Aim of the task:
From the listing below, set down exactly the lines between the one holding "table_cell [816, 203, 1091, 301]" and the one holding "Document page, 1275x1650 pixels.", inclusive. No other line is wanted.
--*--
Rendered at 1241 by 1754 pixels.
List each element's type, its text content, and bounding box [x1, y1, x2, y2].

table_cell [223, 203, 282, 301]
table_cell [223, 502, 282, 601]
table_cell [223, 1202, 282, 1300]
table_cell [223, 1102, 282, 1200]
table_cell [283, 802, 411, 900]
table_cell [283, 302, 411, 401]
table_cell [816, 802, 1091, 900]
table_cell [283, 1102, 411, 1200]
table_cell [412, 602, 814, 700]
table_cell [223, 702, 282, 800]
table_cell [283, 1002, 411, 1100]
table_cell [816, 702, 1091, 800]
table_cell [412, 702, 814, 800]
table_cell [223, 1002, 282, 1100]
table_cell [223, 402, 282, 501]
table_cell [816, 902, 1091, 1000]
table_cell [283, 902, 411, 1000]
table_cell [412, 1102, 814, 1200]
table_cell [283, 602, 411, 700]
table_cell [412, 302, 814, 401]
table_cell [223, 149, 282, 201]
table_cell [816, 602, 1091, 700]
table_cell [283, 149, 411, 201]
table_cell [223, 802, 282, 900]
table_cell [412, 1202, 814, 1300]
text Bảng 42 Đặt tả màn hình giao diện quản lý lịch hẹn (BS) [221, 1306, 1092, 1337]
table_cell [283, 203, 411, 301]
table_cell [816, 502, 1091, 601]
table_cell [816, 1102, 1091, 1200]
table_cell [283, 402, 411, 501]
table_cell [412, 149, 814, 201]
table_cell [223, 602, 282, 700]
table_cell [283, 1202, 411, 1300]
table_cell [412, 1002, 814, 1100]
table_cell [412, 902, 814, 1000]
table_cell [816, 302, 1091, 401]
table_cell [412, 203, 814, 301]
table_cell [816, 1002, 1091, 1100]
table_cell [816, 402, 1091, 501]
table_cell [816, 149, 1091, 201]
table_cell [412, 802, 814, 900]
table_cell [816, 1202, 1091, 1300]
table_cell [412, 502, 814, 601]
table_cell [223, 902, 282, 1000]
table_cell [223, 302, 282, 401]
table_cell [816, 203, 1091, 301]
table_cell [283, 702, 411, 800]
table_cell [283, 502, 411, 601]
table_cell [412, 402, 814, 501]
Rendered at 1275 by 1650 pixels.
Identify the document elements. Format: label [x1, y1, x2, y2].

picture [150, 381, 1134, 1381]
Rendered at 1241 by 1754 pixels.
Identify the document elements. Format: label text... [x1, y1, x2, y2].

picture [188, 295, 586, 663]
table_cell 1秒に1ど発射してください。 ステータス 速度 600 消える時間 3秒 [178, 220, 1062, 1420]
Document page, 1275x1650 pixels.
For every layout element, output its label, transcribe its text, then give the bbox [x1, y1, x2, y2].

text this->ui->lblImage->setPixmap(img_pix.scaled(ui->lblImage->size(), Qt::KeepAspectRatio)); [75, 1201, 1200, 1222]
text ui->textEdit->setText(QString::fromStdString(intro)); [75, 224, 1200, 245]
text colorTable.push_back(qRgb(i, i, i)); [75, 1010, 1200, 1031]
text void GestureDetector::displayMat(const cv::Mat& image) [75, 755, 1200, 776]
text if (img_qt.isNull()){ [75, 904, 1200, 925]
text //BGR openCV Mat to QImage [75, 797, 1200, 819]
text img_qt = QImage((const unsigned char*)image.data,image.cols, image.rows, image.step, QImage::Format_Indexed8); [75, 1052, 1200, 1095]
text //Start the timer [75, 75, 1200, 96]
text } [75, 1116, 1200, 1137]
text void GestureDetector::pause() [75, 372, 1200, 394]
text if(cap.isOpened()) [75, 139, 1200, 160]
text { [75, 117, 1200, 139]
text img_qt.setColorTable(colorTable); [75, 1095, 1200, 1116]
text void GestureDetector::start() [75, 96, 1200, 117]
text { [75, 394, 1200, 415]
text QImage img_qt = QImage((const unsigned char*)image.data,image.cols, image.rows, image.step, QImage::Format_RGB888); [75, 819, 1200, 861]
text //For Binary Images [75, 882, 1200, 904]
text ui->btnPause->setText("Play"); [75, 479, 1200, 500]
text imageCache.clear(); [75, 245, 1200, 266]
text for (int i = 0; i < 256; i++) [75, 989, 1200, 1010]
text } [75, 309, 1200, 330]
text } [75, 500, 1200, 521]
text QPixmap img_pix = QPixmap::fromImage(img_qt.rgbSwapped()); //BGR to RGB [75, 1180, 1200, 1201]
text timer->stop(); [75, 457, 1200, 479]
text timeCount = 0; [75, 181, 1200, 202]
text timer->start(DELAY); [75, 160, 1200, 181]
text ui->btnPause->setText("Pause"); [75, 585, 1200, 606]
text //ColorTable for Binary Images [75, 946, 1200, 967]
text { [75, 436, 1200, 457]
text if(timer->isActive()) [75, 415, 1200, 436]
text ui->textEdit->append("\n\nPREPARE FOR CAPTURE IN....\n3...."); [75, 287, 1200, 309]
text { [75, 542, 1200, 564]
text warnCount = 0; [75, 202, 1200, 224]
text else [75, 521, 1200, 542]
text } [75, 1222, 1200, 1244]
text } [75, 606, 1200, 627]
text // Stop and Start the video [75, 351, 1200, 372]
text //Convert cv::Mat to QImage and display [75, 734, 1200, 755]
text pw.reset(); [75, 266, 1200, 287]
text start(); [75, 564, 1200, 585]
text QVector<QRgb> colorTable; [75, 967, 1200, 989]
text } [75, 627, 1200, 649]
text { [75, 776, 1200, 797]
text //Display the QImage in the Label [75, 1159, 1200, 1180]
--*--
Answer to the problem:
table_cell [816, 203, 1091, 301]
table_cell [283, 702, 411, 800]
table_cell [283, 502, 411, 601]
table_cell [412, 402, 814, 501]
Rendered at 1275 by 1650 pixels.
Identify the document elements. Format: label [x1, y1, x2, y2].

picture [150, 381, 1134, 1381]
Rendered at 1241 by 1754 pixels.
Identify the document elements. Format: label text... [x1, y1, x2, y2].

picture [188, 295, 586, 663]
table_cell 1秒に1ど発射してください。 ステータス 速度 600 消える時間 3秒 [178, 220, 1062, 1420]
Document page, 1275x1650 pixels.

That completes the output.